Important Points about AVL Tree:

Category Description
Rotations Rotations restore balance in O(1) time. Four cases: LL, RR, LR, RL.
Insertion and Deletion Insertion uses upward traversal + rotation. Deletion is more complex and may require multiple rebalancing steps.
Use Cases Ideal for frequent lookups, database indexing, and systems requiring predictable performance.
Drawbacks Compared to Other Trees Stricter balancing -> higher overhead in insert/delete.
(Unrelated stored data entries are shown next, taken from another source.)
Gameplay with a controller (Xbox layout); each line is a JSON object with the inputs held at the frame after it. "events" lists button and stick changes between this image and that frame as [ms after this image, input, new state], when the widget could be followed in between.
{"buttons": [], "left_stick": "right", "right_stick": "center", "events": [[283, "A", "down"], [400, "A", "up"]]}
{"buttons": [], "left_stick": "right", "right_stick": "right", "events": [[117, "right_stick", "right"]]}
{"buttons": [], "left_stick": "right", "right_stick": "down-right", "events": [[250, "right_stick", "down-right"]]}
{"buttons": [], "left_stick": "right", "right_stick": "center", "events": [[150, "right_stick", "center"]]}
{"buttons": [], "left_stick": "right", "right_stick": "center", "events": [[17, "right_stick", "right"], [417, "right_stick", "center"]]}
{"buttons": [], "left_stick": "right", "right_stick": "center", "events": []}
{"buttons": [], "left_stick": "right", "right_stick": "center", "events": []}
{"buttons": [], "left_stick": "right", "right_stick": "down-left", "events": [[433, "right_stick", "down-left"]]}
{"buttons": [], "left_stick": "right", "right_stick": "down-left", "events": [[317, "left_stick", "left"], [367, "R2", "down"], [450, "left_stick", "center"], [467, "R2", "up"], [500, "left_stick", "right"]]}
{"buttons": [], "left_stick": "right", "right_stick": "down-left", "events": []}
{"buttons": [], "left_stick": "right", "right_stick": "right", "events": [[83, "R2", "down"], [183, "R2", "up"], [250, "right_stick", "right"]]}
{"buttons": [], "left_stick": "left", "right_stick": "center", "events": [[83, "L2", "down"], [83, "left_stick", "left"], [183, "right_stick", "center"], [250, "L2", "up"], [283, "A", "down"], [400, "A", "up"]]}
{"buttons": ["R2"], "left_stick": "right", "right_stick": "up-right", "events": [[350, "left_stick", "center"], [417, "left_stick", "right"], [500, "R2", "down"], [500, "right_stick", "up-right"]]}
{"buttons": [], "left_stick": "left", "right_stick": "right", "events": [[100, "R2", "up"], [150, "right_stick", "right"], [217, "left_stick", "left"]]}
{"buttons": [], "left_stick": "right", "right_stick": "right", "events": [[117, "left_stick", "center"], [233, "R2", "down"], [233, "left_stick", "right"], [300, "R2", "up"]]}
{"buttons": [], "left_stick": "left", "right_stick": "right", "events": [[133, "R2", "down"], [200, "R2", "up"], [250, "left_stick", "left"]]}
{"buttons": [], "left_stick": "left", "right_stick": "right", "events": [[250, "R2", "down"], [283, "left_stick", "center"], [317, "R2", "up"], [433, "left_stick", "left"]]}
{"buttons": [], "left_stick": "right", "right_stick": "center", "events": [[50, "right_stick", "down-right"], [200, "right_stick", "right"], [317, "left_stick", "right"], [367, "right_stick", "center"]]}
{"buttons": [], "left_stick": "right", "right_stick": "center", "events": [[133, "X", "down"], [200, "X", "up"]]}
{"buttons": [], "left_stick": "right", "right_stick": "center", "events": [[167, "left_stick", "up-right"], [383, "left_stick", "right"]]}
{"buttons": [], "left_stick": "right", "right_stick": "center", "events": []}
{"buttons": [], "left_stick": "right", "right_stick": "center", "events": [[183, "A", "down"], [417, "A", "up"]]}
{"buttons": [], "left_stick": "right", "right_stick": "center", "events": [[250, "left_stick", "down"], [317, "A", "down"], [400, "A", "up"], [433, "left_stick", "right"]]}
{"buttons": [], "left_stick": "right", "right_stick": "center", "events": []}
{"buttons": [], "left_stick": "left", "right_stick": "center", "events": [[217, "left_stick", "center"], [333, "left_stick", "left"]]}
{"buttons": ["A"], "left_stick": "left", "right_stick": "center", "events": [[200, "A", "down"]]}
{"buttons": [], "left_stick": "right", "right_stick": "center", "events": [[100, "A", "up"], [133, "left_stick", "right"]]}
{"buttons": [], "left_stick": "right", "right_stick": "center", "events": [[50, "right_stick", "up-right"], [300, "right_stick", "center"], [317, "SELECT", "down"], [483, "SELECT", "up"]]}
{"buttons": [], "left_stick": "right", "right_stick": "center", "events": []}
Less commonly used than Red-Black Trees in standard libraries.
In-order Traversal Always returns elements in sorted order (same as BST).

Operations

Operation Description Time Complexity    
Searching Same as BST because AVL is always a BST. O(log n)    
Insertion Performs standard BST insertion + rotations to ensure ** balance factor ≤ 1**. O(log n)
Deletion Performs standard BST deletion + rotations. May require multiple rotations to rebalance. O(log n)    

Insertion

AVL tree is a self-balancing Binary Search Tree (BST) where the difference between heights of left and right subtrees cannot be more than one for all nodes. Insertion in an AVL Tree follows the same basic rules as in a Binary Search Tree (BST):


Defind Rotation function

To make sure that the given tree remains AVL after every insertion, we must augment the standard BST insert operation to perform some re-balancing. Following are two basic operations that can be performed to balance a BST without violating the BST property (keys(left) < key(root) < keys(right)).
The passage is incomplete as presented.